____ СТРАНИЦА

Очень неприятно, что все спектакли наши разрешаются фронтами, т. е. что всегда благополучно стоит сцена и она повернута лицом так, что вы чувствуете, что все симметрично и параллельно. Стоит сцена, актер на нее выходит, и у актера есть тяготение к симметрическому благополучию. Я заметил, что и у нас актер, когда выходит на середину, он обязательно найдет абсолютный центр, с которого он говорит, т. е. он рассчитывает налево и направо, и там и здесь у него остается одинаковая часть, он попадает в середину и жарит. Это стремление почувствовать точку такую, как в ватерпасе, где бегает пузыречек, прибежал к середине, значит, правильно. А почему это происходит? Потому что если у актера такое стремление найти абсолютный центр, то и у зрителя бывает равновесие. Такое равновесие не нужно для данной вещи. Для данной вещи, может быть, как раз нужно, чтобы не было равновесия, и нам кажется, тем, кто задумывался над оформлением этого спектакля, /нужно/ чтобы эта пьеса не воспринималась как пьеса равновесия, а воспринималась как постоянное нарушение равновесия, потому что в этой пьесе все время борются два начала, все время происходит какая-то борьба. Поэтому хочется идти по пути постоянной деформации, непривычной для нашего глаза.
Попробуем повернуть сценическую площадку таким образом, чтобы зритель занял правый сектор, и идти от левого сектора. Но мы не хотим, чтобы /зрители/ перебегали слева направо, нам это тоже неудобно, потому что это внесет беспорядок в театр и придется вызывать милицию. Значит, мы думаем: надо так построить, чтобы было удобно зрителю и в левом секторе, и в правом секторе, а актера нужно убедить, что, если на тебя смотрит человек сбоку, пусть посмотрит сбоку, зачем поворачиваться к нему лицом. Например, «Последний решительный» приятно смотреть из зрительного зала, но гораздо приятнее смотреть сбоку.
Мне сбоку смотреть интереснее, потому что лицо не на меня обращено. Вот почему мы сейчас на репетициях посадили режиссера сюда (показывает чертеж), а актера заставляем показываться режиссеру спиной. Потому что, когда актер показывает лицо, он как будто позирует, и эта привычка у него может остаться. Это одно замечание.

________

- [ЗАДАНИЕ]
Продолжите текст о нарушении сценического равновесия, начав сразу после его последней фразы.

____ ПРЕДСТАВЛЕННЫЕ ДАННЫЕ

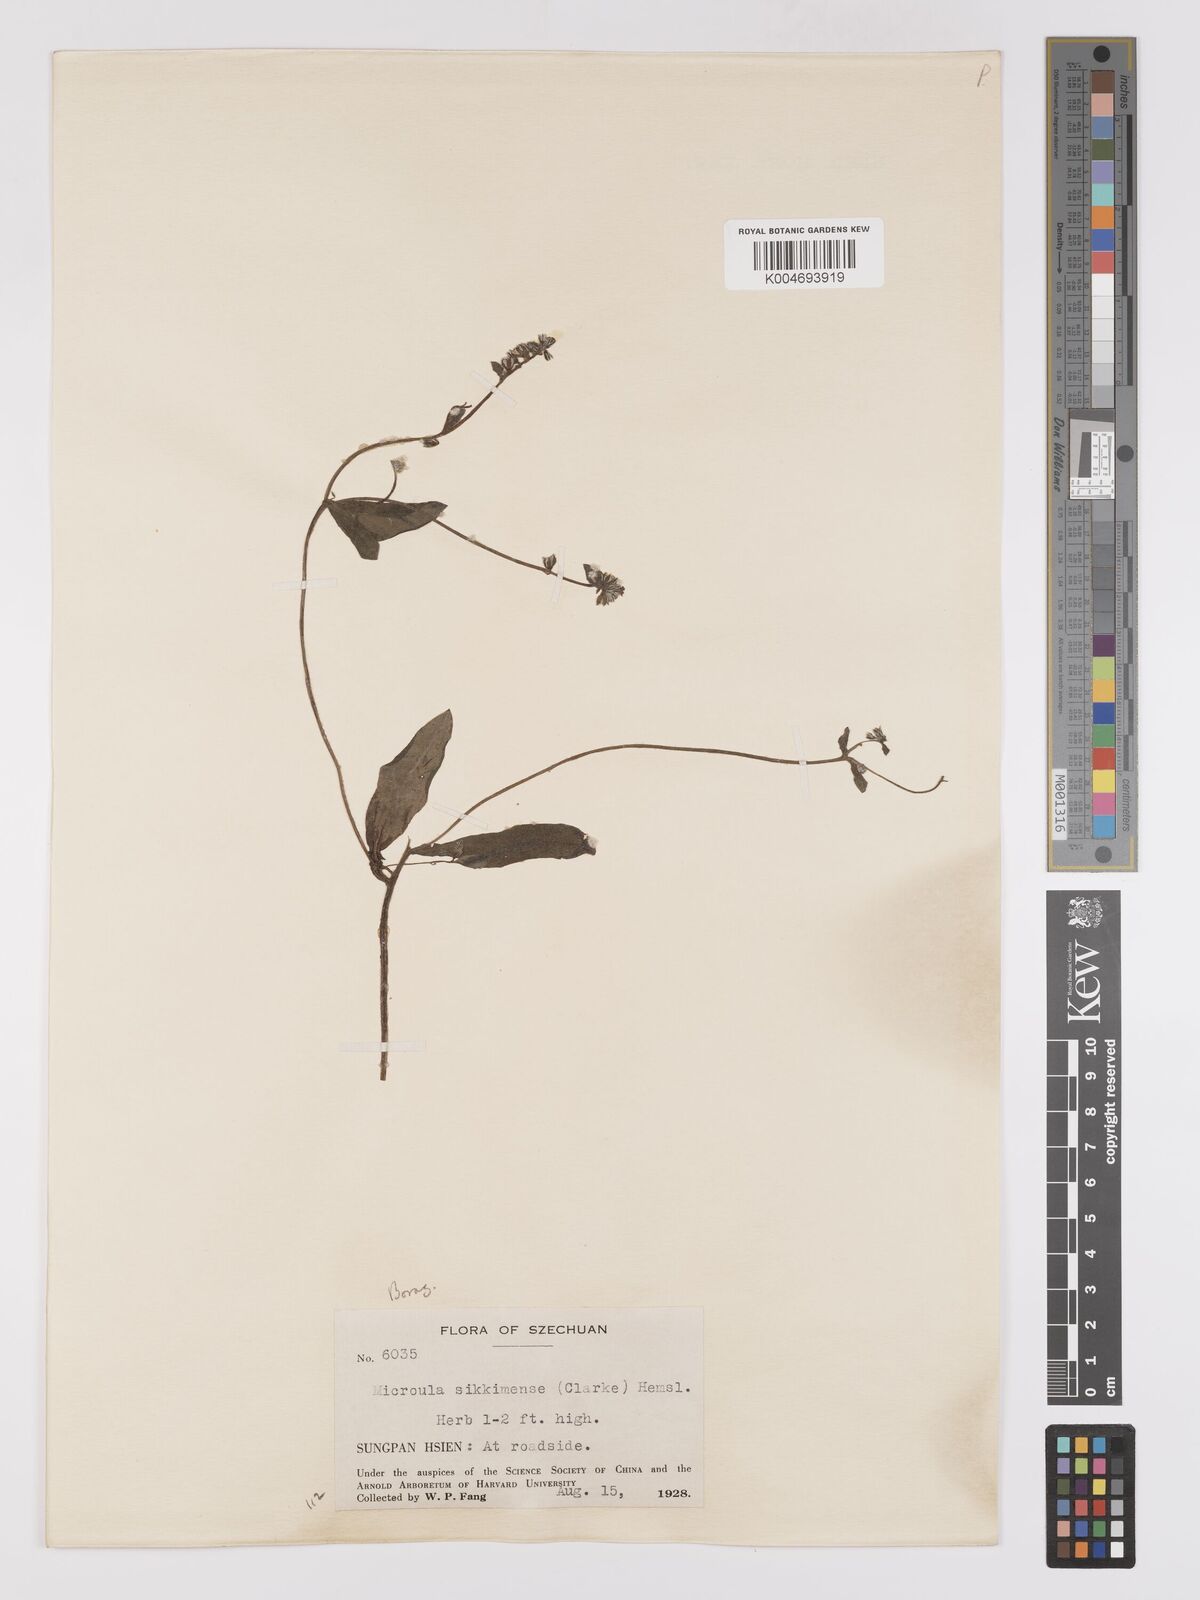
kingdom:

________

- [ГОТОВОЕ РЕШЕНИЕ]
Второе замечание: у нас обыкновенно делается так (особенно в этом грешен Малый театр): он сказал — я понимаю, что такое конструктивизм, это чтобы не было наверху п/адуги/ и чтобы можно было на сцене показывать не целое, а часть, но показывать часть, пользуясь вращающейся сценой. То комнату, то часть комнаты, то коридор, то площадь. Это же в Московском Художественном театре мы замечаем в «Хлебе»[300]. Но когда они показывают часть, то видно, что прием натуралистический начинает довлеть, так что получается не конструкция, а обыкновенная декорация, только взят прием конструктивный, прием школы конструктивистов, и сюда как-то приложен в том смысле, что вот частичка комнаты, вот каюта и т. д., и все это тоже натуралистического порядка. Получается, в сущности говоря, невероятный эклектизм.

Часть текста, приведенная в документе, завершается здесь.